Four censure resolutions have been floated in the last two days — including multiple [measures] against Mills.

The House narrowly voted down a Republican censure resolution on Tuesday targeting Del. Stacey Plaskett (D-U.S. Virgin Islands) for texting with Jeffrey Epstein during a congressional hearing in 2019.

Rep. Greg Steube (R-Fla.) said Wednesday he plans to force a vote on censuring Rep. Sheila Cherfilus-McCormick (D-Fla.), who was indicted earlier in the day for allegedly stealing $5 million in FEMA overpayments.

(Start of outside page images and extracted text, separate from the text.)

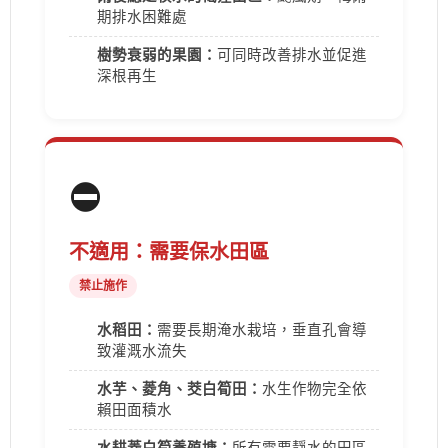
期排水困難處
樹勢衰弱的果園：
可同時改善排水並促進
深根再生
⛔
不適用：需要保水田區
禁止施作
水稻田：
需要長期淹水栽培，垂直孔會導
致灌溉水流失
水芋、菱角、茭白筍田：
水生作物完全依
賴田面積水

It’s an epidemic of finger pointing and virtue signaling. And it’s not just the usual partisan guerrilla warfare: The Garcia reprimand was introduced by fellow Democrat Marie Gluesenkamp Perez, and the Mills censure was sponsored by fellow Republican Nancy Mace. Partisanship has undoubtedly encouraged retaliation, however, as both sides keep count of how many of their teammates are being shamed. But any House member can make a “privileged” motion to reprimand or censure a colleague, which forces an almost immediate vote. And only a simple majority is required for passage (actual expulsion, however, requires a two-thirds vote and rarely occurs).

Fortunately, someone has come forward to get a grip on all the incensed censoring, notes Axios:

Reps. Don Beyer (D-Va.) and Don Bacon (R-Neb.) introduced legislation Thursday to raise the threshold [for censure] to a 60% majority, according to legislative text obtained by Axios.

In a letter to colleagues, Beyer and Bacon wrote, “These cycles of censure and punishment impair our ability to work together for the American people, pull our focus away from problems besetting the country, and inflict lasting damage on this institution.”

“We believe this is a sensible reform that would fix a broken process and raise the level of sanity in the House,” they added.

The best endorsement of the measure came from Connecticut Democrat Jim Himes.

“I am in camp ‘shut this shit down,’” he said. “We’ll spend the next year censuring each other. It’s bullshit. We need due process.”

A 60 percent threshold would make purely (or primarily) partisan-censure resolutions impossible and would probably lead to a return to the days when House members condemned each other with rhetoric rather than formal measures. The way things are going, the cycle of rebukes and counter-rebukes could lead to mutually assured destruction.